%%

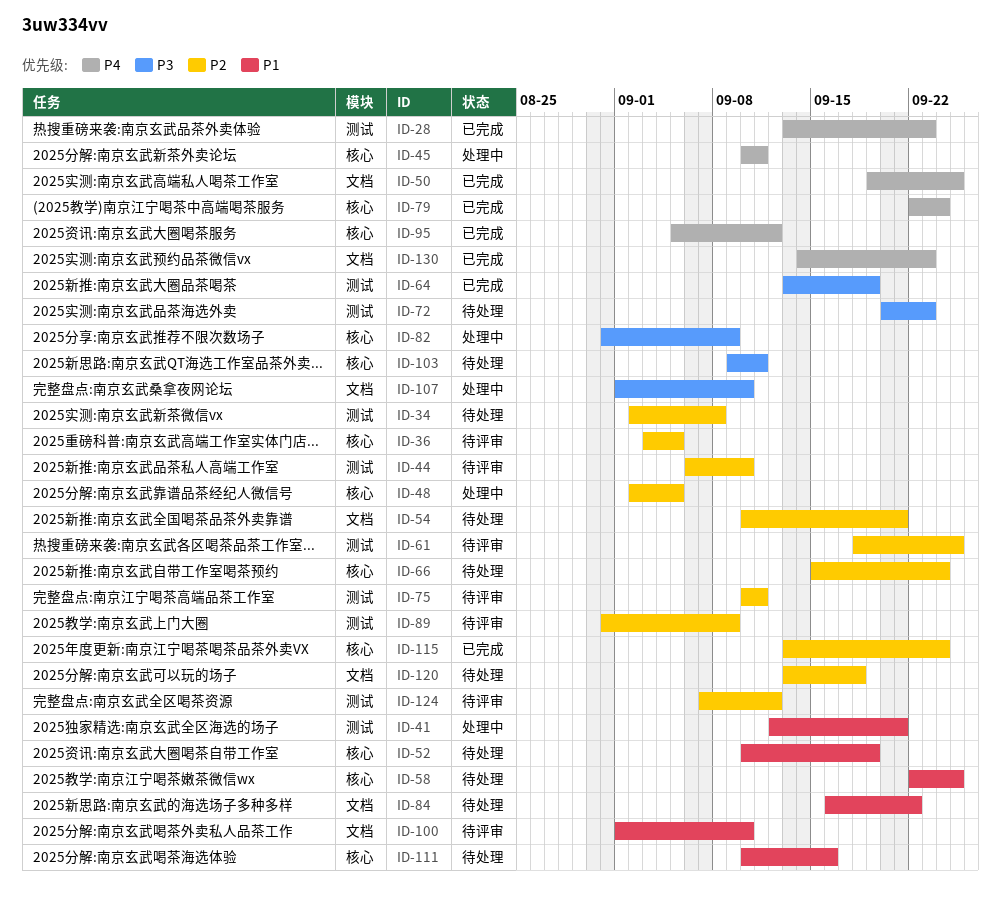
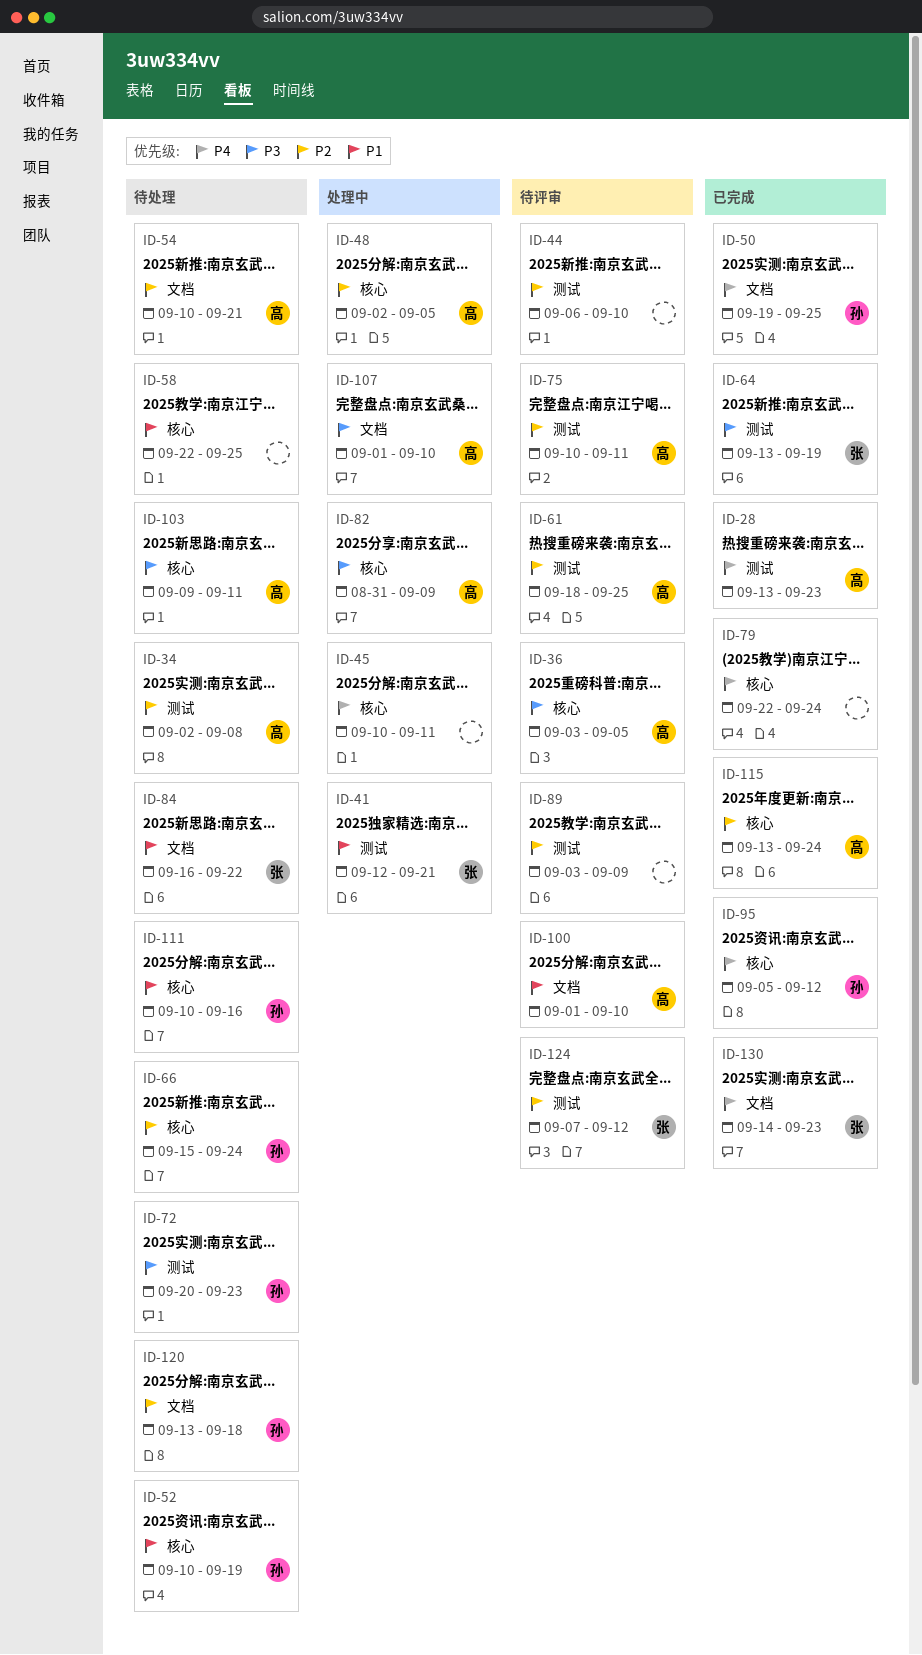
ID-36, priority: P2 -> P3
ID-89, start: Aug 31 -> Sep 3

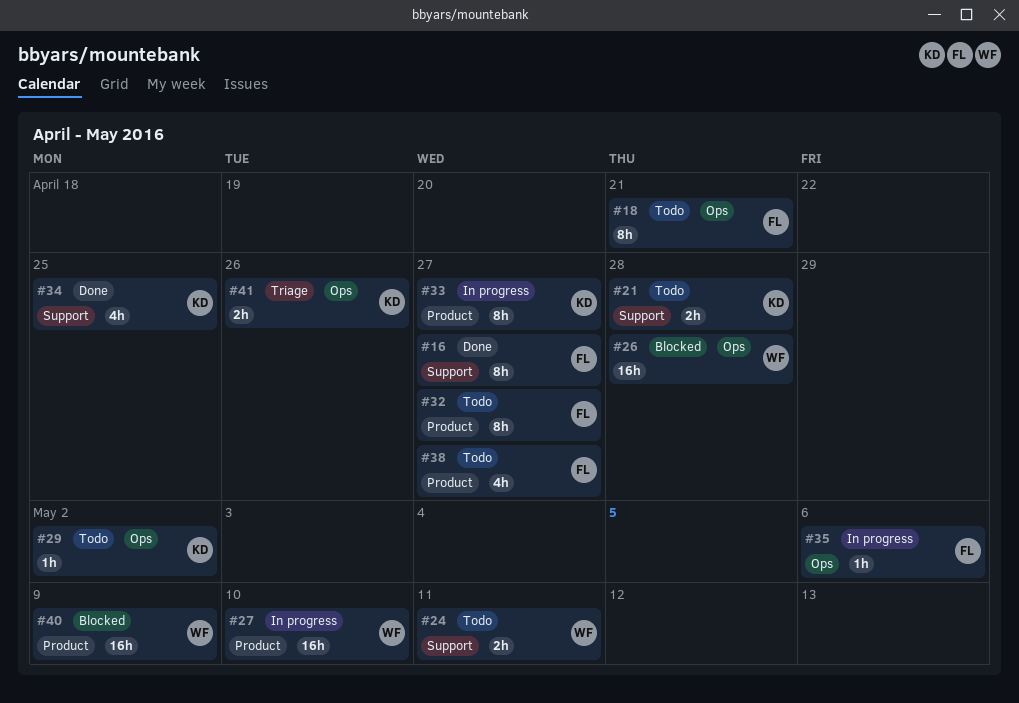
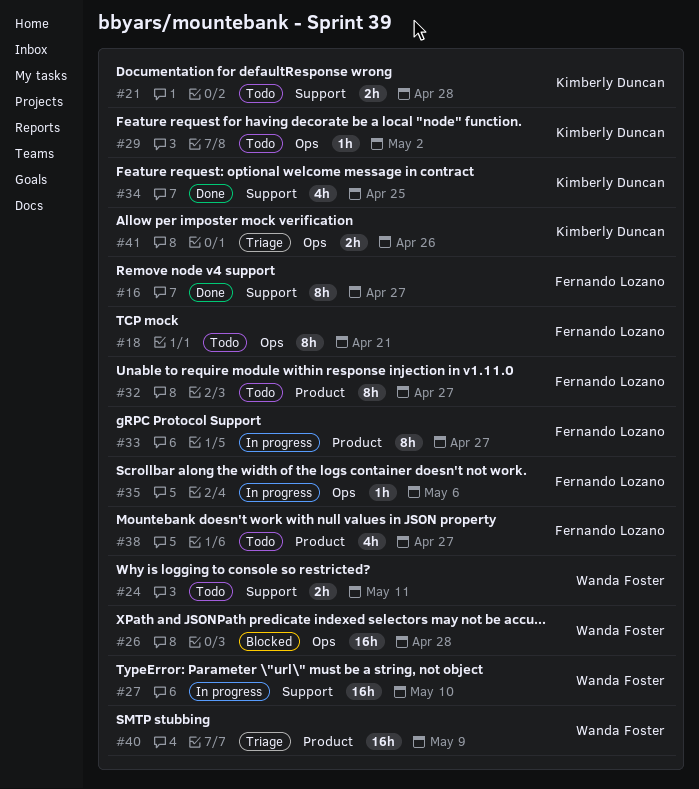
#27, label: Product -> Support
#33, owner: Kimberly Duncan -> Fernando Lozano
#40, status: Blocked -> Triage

%%
%%

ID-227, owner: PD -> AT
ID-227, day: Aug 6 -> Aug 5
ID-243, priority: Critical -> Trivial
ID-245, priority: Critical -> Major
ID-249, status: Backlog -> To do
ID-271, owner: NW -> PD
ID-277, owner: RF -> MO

%%

### Job
Everything above from the line containing "ID-36, priority: P2 -> P3" down to the line containing "#40, status: Blocked -> Triage" is to be duplicated exactly, both lines included, and the pictures are to be omitted.

### Task response
ID-36, priority: P2 -> P3
ID-89, start: Aug 31 -> Sep 3

#27, label: Product -> Support
#33, owner: Kimberly Duncan -> Fernando Lozano
#40, status: Blocked -> Triage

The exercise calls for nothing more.